A great deal of the money that was taken from the trust account without authority was used to finance companies and firms in which Weaver had an interest; for example, he with his wife was a half owner of Gram Pty. Ltd. He was a director and public officer of the company. He says he did not know of this debit against Gram of $10,272 until the audit was held on 4th May 1970. He makes the same claim in respect of the $10,994 in relation to Aquarium Products, a firm registered under the Business Names Act and owned by Gram Pty Ltd. He does not dispute that he saw and signed balance sheets of Gram Pty Ltd. that were prepared by the auditors, Molesworth, Jones & Co. He says he first knew on 4th May 1970 that G. H. S. Knowles Transport had been financed out of the trust account to the extent that there was a debit of $23,384 as at that date. In relation to Berkshire Park Gravel & Sand Ltd., of which he was the secretary and the accounts of which company were prepared by Molesworth, Jones & Co. he says he has no recollection of being the Secretary of or signing any documents, or of a debit against that company of $11,085.
His Honour continued:
I find it impossible to accept that Weaver had no knowledge of these companies or of Knowles Transport trading and being financed out of trust funds. No doubt he did leave the keeping of the trust account ledgers to Knowles, and I have no doubt that he trusted Knowles in the first instance and also that Knowles did not actually tell him that there were deficiencies in the trust account, and also that he told him that he had moneys available from time to time to lend. But any solicitor knowing that his partner was using trust funds to finance business enterprises in which he and/or his partner were financially interested must have been aware that the use of trust funds for such a purpose, even if authorised, would have been highly improper, and I cannot conceive that Mr. Weaver did not realise that this was so. He either knew that there were no authorities or ignored the whole situation of the use of trust moneys by his partner. Weaver's own clients were involved in many of the transactions, which were obviously false, in the trust account ledger. A whole series of the clients' trust accounts was put to him by Mr. Darvall, for the Law Society in cross-examination and he admitted that the entries taking moneys from these accounts and putting them to the credit of other trust accounts then in debit and transferring the moneys back again via the journal were false entries. I am not prepared to accept that he did not know of them on the occasions when he must have looked at the ledger. There were debits shown in pencil in the various trust account ledgers, and these equally must have been seen by him.
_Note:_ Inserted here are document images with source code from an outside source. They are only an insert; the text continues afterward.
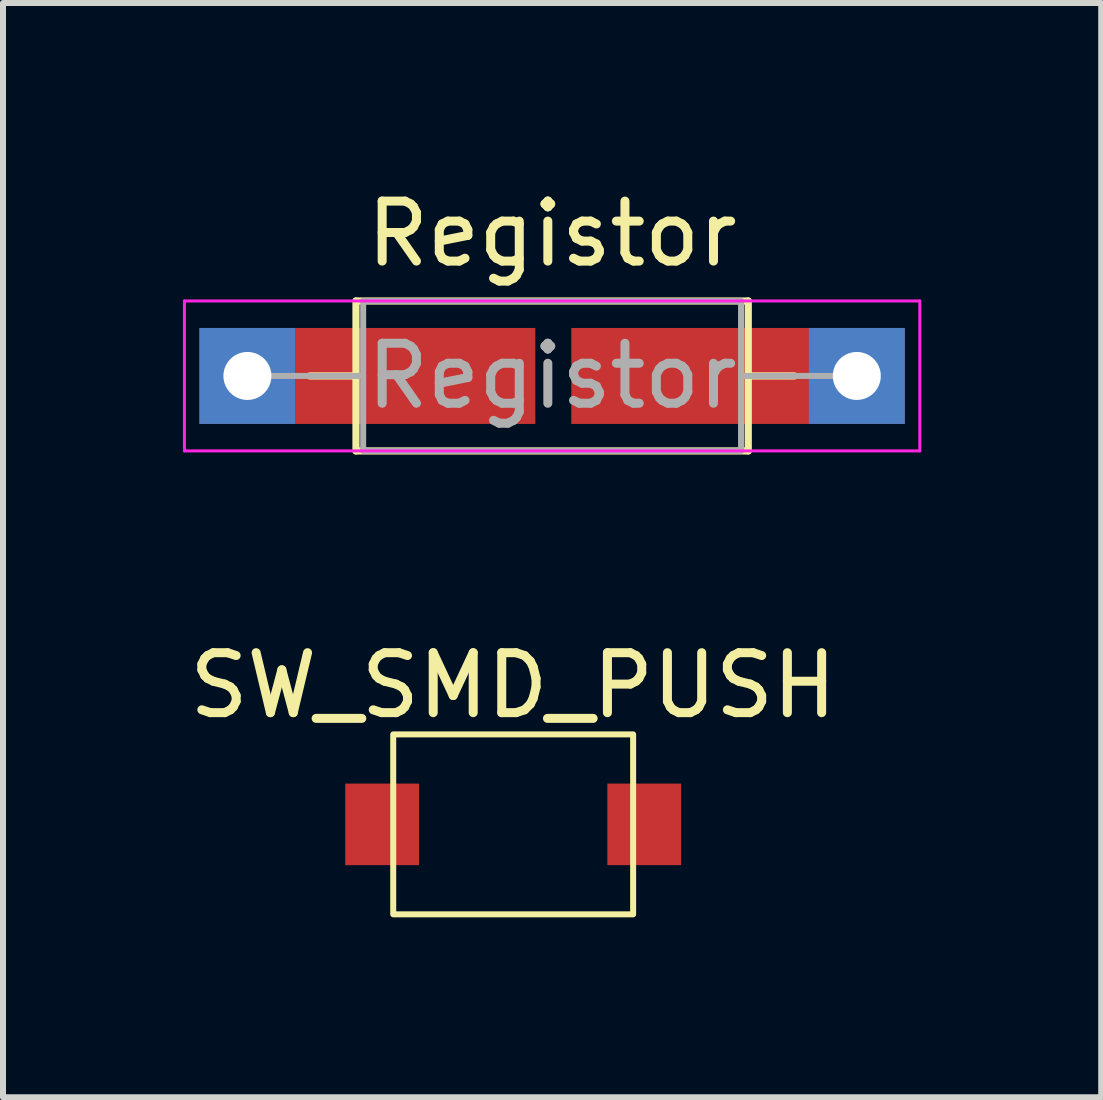
<source format=kicad_pcb>
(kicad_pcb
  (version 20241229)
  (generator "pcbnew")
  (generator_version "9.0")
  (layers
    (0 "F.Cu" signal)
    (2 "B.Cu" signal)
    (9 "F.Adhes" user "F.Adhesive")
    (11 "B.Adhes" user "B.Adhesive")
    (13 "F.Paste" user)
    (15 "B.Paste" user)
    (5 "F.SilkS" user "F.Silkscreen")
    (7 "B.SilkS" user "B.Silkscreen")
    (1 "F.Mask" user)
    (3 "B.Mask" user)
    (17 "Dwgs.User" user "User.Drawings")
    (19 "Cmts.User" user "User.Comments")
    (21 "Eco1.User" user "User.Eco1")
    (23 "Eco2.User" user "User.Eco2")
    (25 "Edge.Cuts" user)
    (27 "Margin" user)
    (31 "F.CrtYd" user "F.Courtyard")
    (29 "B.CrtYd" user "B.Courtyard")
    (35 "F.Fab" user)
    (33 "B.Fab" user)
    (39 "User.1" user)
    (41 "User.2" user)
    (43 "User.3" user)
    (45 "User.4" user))
  (footprint "Registor"
    (layer "F.Cu")
    (at 1.075 3.218)
    (property "Reference" "Registor" (at 5.08 -2.37 0) (layer "F.SilkS") (effects (font (size 1 1) (thickness 0.15))))
    (attr through_hole)
    (fp_line (start 1.04 0) (end 1.81 0) (stroke (width 0.12) (type solid)) (layer "F.SilkS"))
    (fp_line (start 1.81 -1.25) (end 1.81 1.25) (stroke (width 0.12) (type solid)) (layer "F.SilkS"))
    (fp_line (start 1.81 1.25) (end 8.35 1.25) (stroke (width 0.12) (type solid)) (layer "F.SilkS"))
    (fp_line (start 8.35 -1.25) (end 1.81 -1.25) (stroke (width 0.12) (type solid)) (layer "F.SilkS"))
    (fp_line (start 8.35 1.25) (end 8.35 -1.25) (stroke (width 0.12) (type solid)) (layer "F.SilkS"))
    (fp_line (start 9.12 0) (end 8.35 0) (stroke (width 0.12) (type solid)) (layer "F.SilkS"))
    (fp_line (start -1.05 -1.25) (end -1.05 1.25) (stroke (width 0.05) (type solid)) (layer "F.CrtYd"))
    (fp_line (start -1.05 1.25) (end 11.21 1.25) (stroke (width 0.05) (type solid)) (layer "F.CrtYd"))
    (fp_line (start 11.21 -1.25) (end -1.05 -1.25) (stroke (width 0.05) (type solid)) (layer "F.CrtYd"))
    (fp_line (start 11.21 1.25) (end 11.21 -1.25) (stroke (width 0.05) (type solid)) (layer "F.CrtYd"))
    (fp_line (start 0 0) (end 1.93 0) (stroke (width 0.1) (type solid)) (layer "F.Fab"))
    (fp_line (start 1.93 -1.25) (end 1.93 1.25) (stroke (width 0.1) (type solid)) (layer "F.Fab"))
    (fp_line (start 1.93 1.25) (end 8.23 1.25) (stroke (width 0.1) (type solid)) (layer "F.Fab"))
    (fp_line (start 8.23 -1.25) (end 1.93 -1.25) (stroke (width 0.1) (type solid)) (layer "F.Fab"))
    (fp_line (start 8.23 1.25) (end 8.23 -1.25) (stroke (width 0.1) (type solid)) (layer "F.Fab"))
    (fp_line (start 10.16 0) (end 8.23 0) (stroke (width 0.1) (type solid)) (layer "F.Fab"))
    (fp_text user "${REFERENCE}" (at 5.08 0 0) (layer "F.Fab") (effects (font (size 1 1) (thickness 0.15))))
    (pad "1" thru_hole rect (at 0 0) (size 1.6 1.6) (drill 0.8) (layers "*.Cu" "*.Mask"))
    (pad "1" smd rect (at 2.8 0) (size 4 1.6) (layers "F.Cu" "F.Mask" "F.Paste"))
    (pad "2" smd rect (at 7.4 0) (size 4 1.6) (layers "F.Cu" "F.Mask" "F.Paste"))
    (pad "2" thru_hole rect (at 10.16 0) (size 1.6 1.6) (drill 0.8) (layers "*.Cu" "*.Mask")))
  (footprint "SW_SMD_PUSH"
    (layer "F.Cu")
    (at 5.506 10.694)
    (property "Reference" "SW_SMD_PUSH" (at 0 -2.317 0) (layer "F.SilkS") (effects (font (size 1 1) (thickness 0.15))))
    (fp_rect (start -2 -1.5) (end 2 1.5) (stroke (width 0.1) (type default)) (fill no) (layer "F.SilkS"))
    (fp_poly (pts (xy -2.5 -0.65) (xy -2.5 0.65) (xy -1.6 0.65) (xy -1.6 -0.65)) (stroke (width 0.1) (type default)) (fill no) (layer "User.1"))
    (fp_poly (pts (xy 2.5 -0.65) (xy 2.5 0.65) (xy 1.6 0.65) (xy 1.6 -0.65)) (stroke (width 0.1) (type default)) (fill no) (layer "User.1"))
    (fp_line (start -1.95 -1.465) (end 1.95 -1.465) (stroke (width 0.051) (type default)) (layer "User.2"))
    (fp_line (start -1.95 1.465) (end -1.95 -1.465) (stroke (width 0.051) (type default)) (layer "User.2"))
    (fp_line (start 1.95 -1.465) (end 1.95 1.465) (stroke (width 0.051) (type default)) (layer "User.2"))
    (fp_line (start 1.95 1.465) (end -1.95 1.465) (stroke (width 0.051) (type default)) (layer "User.2"))
    (pad "1" smd rect (at -2.185 0) (size 1.23 1.36) (layers "F.Cu" "F.Mask" "F.Paste"))
    (pad "2" smd rect (at 2.185 0) (size 1.23 1.36) (layers "F.Cu" "F.Mask" "F.Paste")))
  (gr_rect
    (start -3 -3)
    (end 15.31 15.244)
    (stroke (width 0.1) (type default))
    (fill no)
    (layer "Edge.Cuts")))
</source>
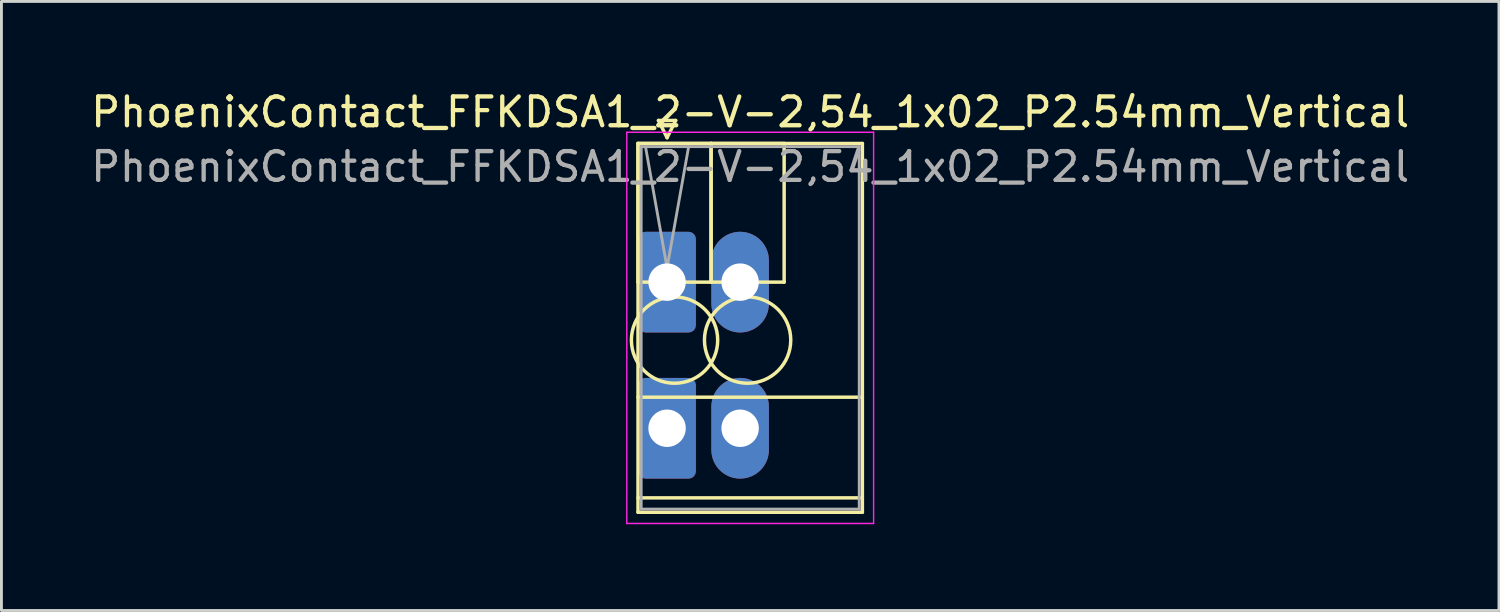
<source format=kicad_pcb>
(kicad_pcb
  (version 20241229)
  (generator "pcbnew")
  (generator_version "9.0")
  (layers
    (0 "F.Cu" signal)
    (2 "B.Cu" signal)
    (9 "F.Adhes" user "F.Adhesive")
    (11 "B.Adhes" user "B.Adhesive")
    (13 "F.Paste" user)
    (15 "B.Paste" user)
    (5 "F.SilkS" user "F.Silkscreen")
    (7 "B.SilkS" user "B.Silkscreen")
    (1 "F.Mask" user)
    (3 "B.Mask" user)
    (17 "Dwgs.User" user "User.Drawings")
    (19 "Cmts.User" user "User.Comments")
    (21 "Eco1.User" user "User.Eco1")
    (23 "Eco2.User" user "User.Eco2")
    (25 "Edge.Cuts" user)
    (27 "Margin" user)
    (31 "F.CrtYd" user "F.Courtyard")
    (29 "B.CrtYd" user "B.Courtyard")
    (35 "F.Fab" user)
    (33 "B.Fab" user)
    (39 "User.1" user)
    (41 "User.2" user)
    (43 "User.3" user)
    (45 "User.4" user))
  (footprint "PhoenixContact_FFKDSA1_2-V-2,54_1x02_P2.54mm_Vertical"
    (layer "F.Cu")
    (at 20.14 6.758)
    (property "Reference" "PhoenixContact_FFKDSA1_2-V-2,54_1x02_P2.54mm_Vertical" (at 2.89 -5.91 0) (layer "F.SilkS") (effects (font (size 1 1) (thickness 0.15))))
    (attr through_hole)
    (fp_line (start -1.01 -4.82) (end -1.01 0) (stroke (width 0.12) (type solid)) (layer "F.SilkS"))
    (fp_line (start -1.01 -4.82) (end -1.01 8) (stroke (width 0.12) (type solid)) (layer "F.SilkS"))
    (fp_line (start -1.01 0) (end 1.53 0) (stroke (width 0.12) (type solid)) (layer "F.SilkS"))
    (fp_line (start -1.01 4) (end 6.79 4) (stroke (width 0.12) (type solid)) (layer "F.SilkS"))
    (fp_line (start -1.01 7.5) (end 6.79 7.5) (stroke (width 0.12) (type solid)) (layer "F.SilkS"))
    (fp_line (start -1.01 8) (end 6.79 8) (stroke (width 0.12) (type solid)) (layer "F.SilkS"))
    (fp_line (start -0.3 -5.62) (end 0.3 -5.62) (stroke (width 0.12) (type solid)) (layer "F.SilkS"))
    (fp_line (start 0 -5.02) (end -0.3 -5.62) (stroke (width 0.12) (type solid)) (layer "F.SilkS"))
    (fp_line (start 0.3 -5.62) (end 0 -5.02) (stroke (width 0.12) (type solid)) (layer "F.SilkS"))
    (fp_line (start 1.53 -4.82) (end -1.01 -4.82) (stroke (width 0.12) (type solid)) (layer "F.SilkS"))
    (fp_line (start 1.53 -4.82) (end 1.53 0) (stroke (width 0.12) (type solid)) (layer "F.SilkS"))
    (fp_line (start 1.53 0) (end 1.53 -4.82) (stroke (width 0.12) (type solid)) (layer "F.SilkS"))
    (fp_line (start 1.53 0) (end 4.07 0) (stroke (width 0.12) (type solid)) (layer "F.SilkS"))
    (fp_line (start 4.07 -4.82) (end 1.53 -4.82) (stroke (width 0.12) (type solid)) (layer "F.SilkS"))
    (fp_line (start 4.07 0) (end 4.07 -4.82) (stroke (width 0.12) (type solid)) (layer "F.SilkS"))
    (fp_line (start 6.79 -4.82) (end -1.01 -4.82) (stroke (width 0.12) (type solid)) (layer "F.SilkS"))
    (fp_line (start 6.79 8) (end 6.79 -4.82) (stroke (width 0.12) (type solid)) (layer "F.SilkS"))
    (fp_circle (center 0.26 2.015) (end 1.76 2.015) (stroke (width 0.12) (type solid)) (fill no) (layer "F.SilkS"))
    (fp_circle (center 2.8 2.015) (end 4.3 2.015) (stroke (width 0.12) (type solid)) (fill no) (layer "F.SilkS"))
    (fp_line (start -1.4 -5.21) (end -1.4 8.39) (stroke (width 0.05) (type solid)) (layer "F.CrtYd"))
    (fp_line (start -1.4 8.39) (end 7.18 8.39) (stroke (width 0.05) (type solid)) (layer "F.CrtYd"))
    (fp_line (start 7.18 -5.21) (end -1.4 -5.21) (stroke (width 0.05) (type solid)) (layer "F.CrtYd"))
    (fp_line (start 7.18 8.39) (end 7.18 -5.21) (stroke (width 0.05) (type solid)) (layer "F.CrtYd"))
    (fp_line (start -0.9 -4.71) (end -0.9 7.89) (stroke (width 0.1) (type solid)) (layer "F.Fab"))
    (fp_line (start -0.9 7.89) (end 6.68 7.89) (stroke (width 0.1) (type solid)) (layer "F.Fab"))
    (fp_line (start 0 -0.5) (end -0.75 -4.71) (stroke (width 0.1) (type solid)) (layer "F.Fab"))
    (fp_line (start 0.75 -4.71) (end 0 -0.5) (stroke (width 0.1) (type solid)) (layer "F.Fab"))
    (fp_line (start 6.68 -4.71) (end -0.9 -4.71) (stroke (width 0.1) (type solid)) (layer "F.Fab"))
    (fp_line (start 6.68 7.89) (end 6.68 -4.71) (stroke (width 0.1) (type solid)) (layer "F.Fab"))
    (fp_text user "${REFERENCE}" (at 2.89 -4.01 0) (layer "F.Fab") (effects (font (size 1 1) (thickness 0.15))))
    (pad "1" thru_hole roundrect (at 0 0) (size 2 3.5) (drill 1.3) (layers "*.Cu" "*.Mask") (roundrect_rratio 0.125))
    (pad "1" thru_hole roundrect (at 0 5.08) (size 2 3.5) (drill 1.3) (layers "*.Cu" "*.Mask") (roundrect_rratio 0.125))
    (pad "2" thru_hole oval (at 2.54 0) (size 2 3.5) (drill 1.3) (layers "*.Cu" "*.Mask"))
    (pad "2" thru_hole oval (at 2.54 5.08) (size 2 3.5) (drill 1.3) (layers "*.Cu" "*.Mask")))
  (gr_rect
    (start -3 -3)
    (end 49.06 18.173)
    (stroke (width 0.1) (type default))
    (fill no)
    (layer "Edge.Cuts")))
</source>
His Honour concluded by saying:
In the light of all the evidence that points to Mr. Weaver knowing of the debit balances in the trust accounts at least from 1968 onwards, I am unable to accept his denials. It is true that a great deal of the evidence against him is circumstantial, but when all these facts and matters that point to his knowledge are taken together they lead me irresistibly to the conclusion that by June 1968 he was aware of debit balances in the trust account, and by July 1969 he was of a certainty aware of the extent of those debit balances and how the attempts were made to conceal them and the extent to which trust funds had been used to finance the business ventures of Knowles and of Knowles and Weaver, the partners in the practice.